### READING PASSAGE
In one case in Anambra State, a bank directed a recipient to travel to another branch as officials claimed they did not hold dollar in that branch. On getting to the branch, the recipient was directed to a bureau de change as officials in the branch again claimed they didn’t have dollars to pay out to the recipient. This is bizarre, objectionable, intolerable, and against the spirit and letters of the CBN policy.

These few experiences provide disturbing insights into what recipients of remittances go through in Nigeria following the new CBN policy. There are far more emerging ugly incidents than what I have narrated here.

While the CBN might have good intentions, it should not bother rolling out a policy it could not supervise effectively to make it work. This is the problem with the new policy. It is easy for the CBN to make policies but extremely difficult for the apex bank to oversee effective implementation of the policies. The new policy on remittances has already been bogged down at the level of execution.

At another level, the IMTOs have had to significantly increase their service fees in order to cover the loss which the new CBN policy created for them. Nigerians in the Diaspora who patronise the IMTOs are now compelled to pay higher than normal fees they did not pay previously when they remitted money to their relatives and families in Nigeria.

Rather than encourage Nigerians in the Diaspora to engage in enhanced transactions relating to money remittances to their home country, the CBN policy has discouraged that business. Since that policy came into force on 4 December 2020, the number of Nigerians remitting money to their family members and relatives has shrunk significantly. No one in their right senses would knowingly throw their relatives into the deep end of bureaucratic nightmares and security risks when trying to access money sent to them. 

Sadly, the framework for implementing the CBN policy remains untested, clearly illusory, deceptive, or severely flawed. It is true the CBN aims to encourage greater transparency, better security in foreign currency remittances, and a reduction in fraudulent activities. However, the CBN rushed the new policy without examining methodically the logistical, technical, administrative, cultural, and religious problems that could undermine the policy.

Additionally, there was little or no evidence to suggest that the CBN undertook comprehensive market surveys to identify specific obstacles that could hinder seamless implementation of the policy and to explore ways to mitigate any possible difficulties.

### PROVIDED MATERIAL
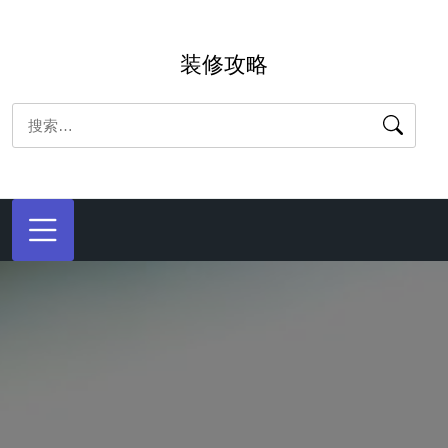
跳
转
装修攻略
到
内
搜
容
索：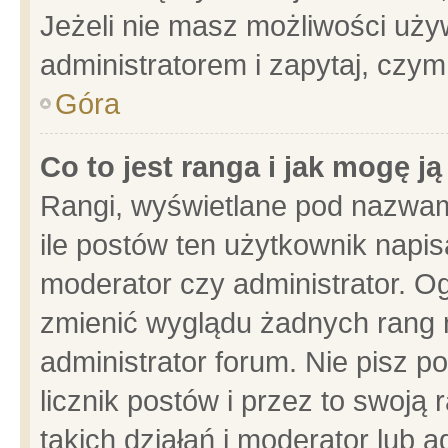
Jeżeli nie masz możliwości używ
administratorem i zapytaj, czy
Góra
Co to jest ranga i jak mogę j
Rangi, wyświetlane pod nazwam
ile postów ten użytkownik napisa
moderator czy administrator. Og
zmienić wyglądu żadnych rang 
administrator forum. Nie pisz p
licznik postów i przez to swoją 
takich działań i moderator lub a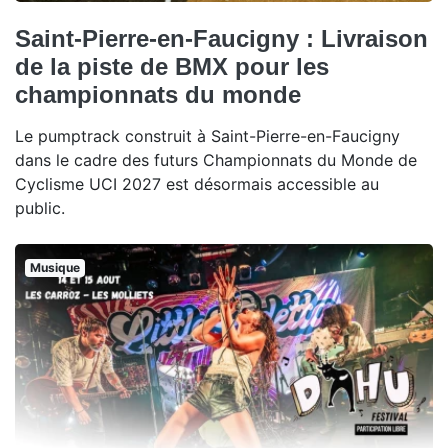
Saint-Pierre-en-Faucigny : Livraison
de la piste de BMX pour les
championnats du monde
Le pumptrack construit à Saint-Pierre-en-Faucigny
dans le cadre des futurs Championnats du Monde de
Cyclisme UCI 2027 est désormais accessible au
public.
Musique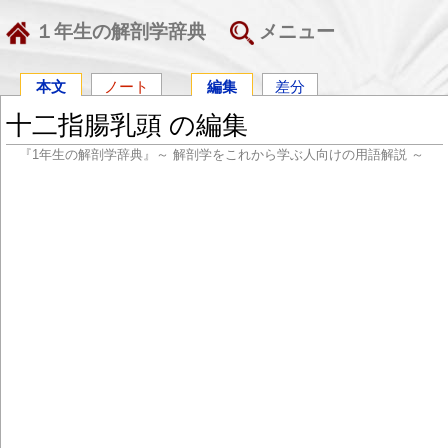
１年生の解剖学辞典
メニュー
本文
ノート
編集
差分
十二指腸乳頭 の編集
『1年生の解剖学辞典』～ 解剖学をこれから学ぶ人向けの用語解説 ～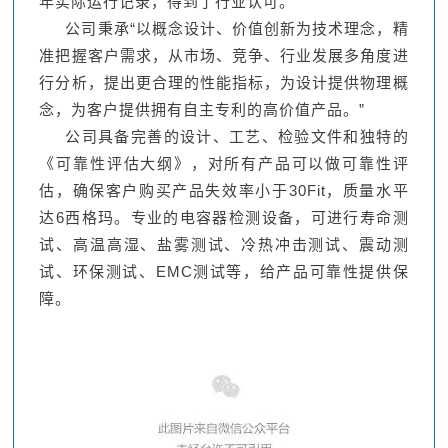
年实际运行记录，得到了行业认可。
公司秉承“以概念设计、价值创新为技术理念，精
准把握客户需求，从市场、竞争、行业发展多角度进
行分析，提出更合理的性能指标，为设计提供物理概
念，为客户提供拥有自主专利的高价值产品。”
公司具备完善的设计、工艺、检验文件和独特的
《可靠性评估大纲》，对所有产品可以做可靠性评
估，确保客户购买产品失效率小于30Fit，质量水平
达6西格玛。专业的电容器检测设备，可进行寿命测
试、高温高湿、盐雾测试、冷热冲击测试、震动测
试、环保测试、EMC测试等，给产品可靠性提供保
障。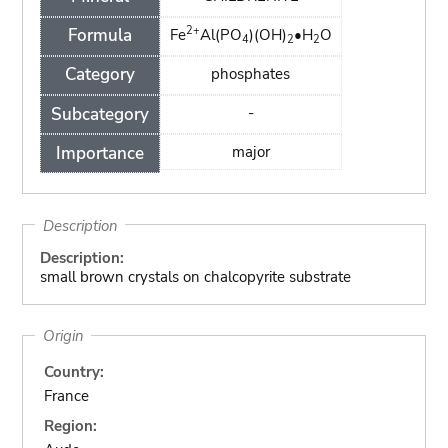
2+
Formula
Fe
Al(PO
)(OH)
•H
O
4
2
2
Category
phosphates
Subcategory
-
Importance
major
Description
Description:
small brown crystals on chalcopyrite substrate
Origin
Country:
France
Region: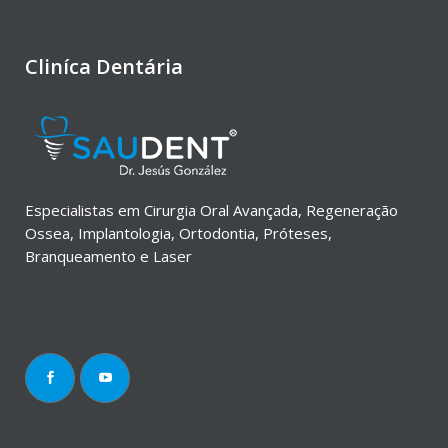
Cliníca Dentária
Especialistas em Cirurgia Oral Avançada, Regeneração
Ossea, Implantologia, Ortodontia, Próteses,
Branqueamento e Laser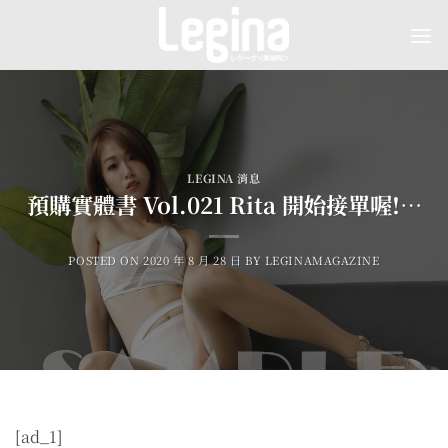
Skip
to
content
LEGINA 消息
預購實體書 Vol.021 Rita 開始接單喔!…
POSTED ON
2020 年 8 月 28 日
BY
LEGINAMAGAZINE
[ad_1]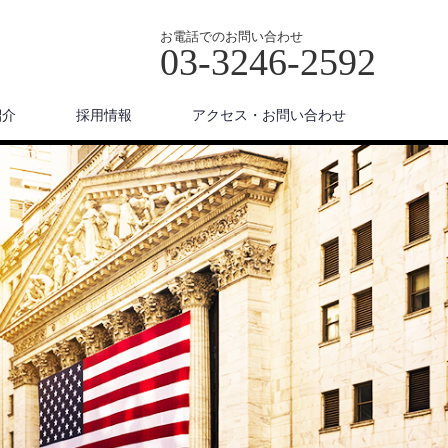
お電話でのお問い合わせ
03-3246-2592
紹介
採用情報
アクセス・お問い合わせ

### THE PROBLEM
In the passage on the CBN remittance policy, swap "comprehensive" for "thorough" and write out the part from "Additionally, there was" up to and including "any possible difficulties.". Work only from the passage on the CBN remittance policy.

### RESPONSE AREA
Additionally, there was little or no evidence to suggest that the CBN undertook thorough market surveys to identify specific obstacles that could hinder seamless implementation of the policy and to explore ways to mitigate any possible difficulties.